Details

Type: Bug
Status: Open
Priority: Normal
Resolution: Unresolved
Fix Version/s: 4.0.x, 5.x
Component/s: Cluster/Gossip, Consistency/Coordination
Labels:
None

Bug Category:
Degradation - Other Exception
Severity:
Normal
Complexity:
Challenging
Discovered By:
User Report
Platform:

All
Impacts:

None

Description

Clusters that contain prepared statements that partially select static columns before the upgrade will fail to execute those statements coordinated from the 4.x nodes until the upgrade completes.

Reproduction

Setup (before upgrade)

CREATE KEYSPACE ks1 WITH replication = {'class': 'SimpleStrategy', 'replication_factor':3}
CREATE TABLE ks1.tbl1 (pk1 int,
ck2 int,
s3 int static,
s4 int static,
c5 int,
PRIMARY KEY (pk1, ck2));
INSERT INTO ks1.tbl1 (pk1, ck2, s3, s4, c5) VALUES (1, 2, 3, 4, 5);

Prepared Statement (prepare before upgrade)

SELECT c5, s3 FROM ks1.tbl1 WHERE pk1 = ? AND ck2 = ?;

Exception on 3.0.x nodes (when executing prepared statement after upgrade)

◆ SUPPLIED RECORDS:
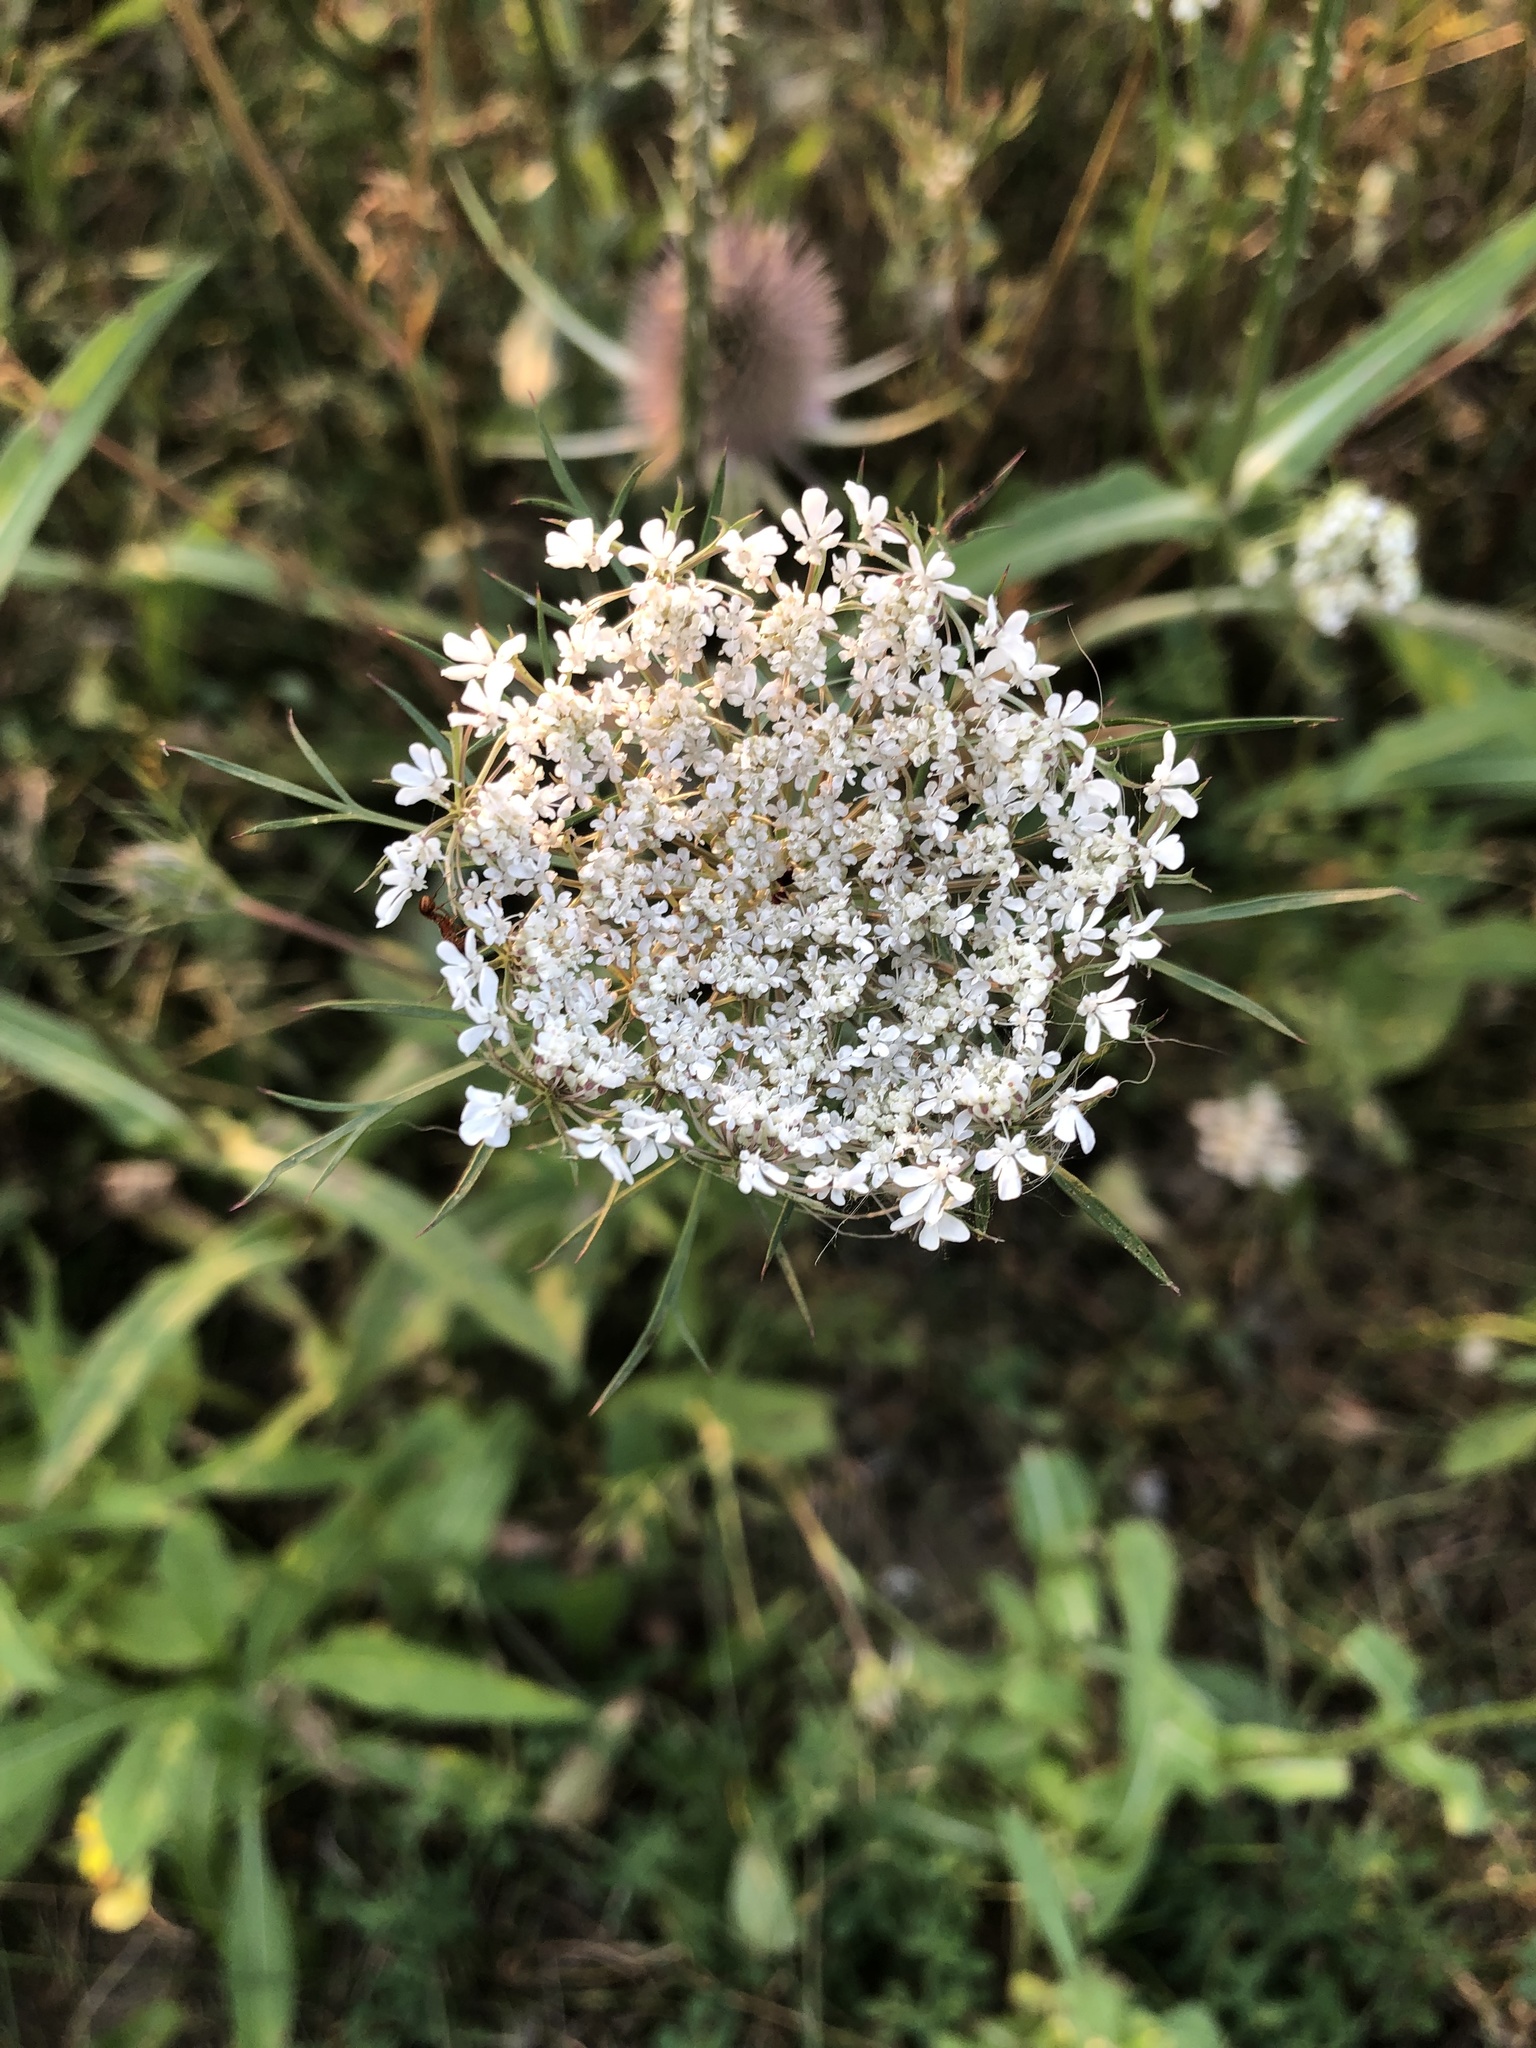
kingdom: Plantae
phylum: Tracheophyta
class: Magnoliopsida
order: Apiales
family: Apiaceae
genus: Daucus
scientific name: Daucus carota
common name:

◆ TASKS AND EXERCISES:
1) Answer these about the bug report:
(a) What priority is the bug given?
(b) Which fix versions are listed?
(c) What replication factor does the keyspace created in the reproduction setup use?
2) In the bug report, take the part that opens with the words containing "Reproduction" and closes with "(prepare before upgrade)", and give it again with "ks1" switched to "app_ks".
3) Continue the bug report about the failing prepared statements from the point where its text stops.
The rows have no connection to the bug report.

◆ EXPECTED OUTPUTS:
1)
(a) Normal
(b) 4.0.x and 5.x
(c) 3

2)
Reproduction

Setup (before upgrade)

CREATE KEYSPACE app_ks WITH replication = {'class': 'SimpleStrategy', 'replication_factor':3}
CREATE TABLE app_ks.tbl1 (pk1 int,
ck2 int,
s3 int static,
s4 int static,
c5 int,
PRIMARY KEY (pk1, ck2));
INSERT INTO app_ks.tbl1 (pk1, ck2, s3, s4, c5) VALUES (1, 2, 3, 4, 5);

Prepared Statement (prepare before upgrade)

3)
java.lang.IllegalStateException: [s3, s4] is not a subset of [s3] at org.apache.cassandra.db.Columns$Serializer.encodeBitmap(Columns.java:566)
at org.apache.cassandra.db.Columns$Serializer.serializeSubset(Columns.java:498) at org.apache.cassandra.db.rows.UnfilteredSerializer.serializeRowBody(UnfilteredSerializer.java:235)
at org.apache.cassandra.db.rows.UnfilteredSerializer.serialize(UnfilteredSerializer.java:209)
at org.apache.cassandra.db.rows.UnfilteredSerializer.serialize(UnfilteredSerializer.java:141)
at org.apache.cassandra.db.rows.UnfilteredSerializer.serialize(UnfilteredSerializer.java:129)
at org.apache.cassandra.db.rows.UnfilteredRowIteratorSerializer.serialize(UnfilteredRowIteratorSerializer.java:140)
at org.apache.cassandra.db.rows.UnfilteredRowIteratorSerializer.serialize(UnfilteredRowIteratorSerializer.java:95)
at org.apache.cassandra.db.rows.UnfilteredRowIteratorSerializer.serialize(UnfilteredRowIteratorSerializer.java:80)
at org.apache.cassandra.db.partitions.UnfilteredPartitionIterators$Serializer.serialize(UnfilteredPartitionIterators.java:308)
at org.apache.cassandra.db.ReadResponse$LocalDataResponse.build(ReadResponse.java:191)
at org.apache.cassandra.db.ReadResponse$LocalDataResponse.<init>(ReadResponse.java:181)
at org.apache.cassandra.db.ReadResponse$LocalDataResponse.<init>(ReadResponse.java:177)
at org.apache.cassandra.db.ReadResponse.createDataResponse(ReadResponse.java:48)
at org.apache.cassandra.db.ReadCommand.createResponse(ReadCommand.java:335)
at org.apache.cassandra.db.ReadCommandVerbHandler.doVerb(ReadCommandVerbHandler.java:91)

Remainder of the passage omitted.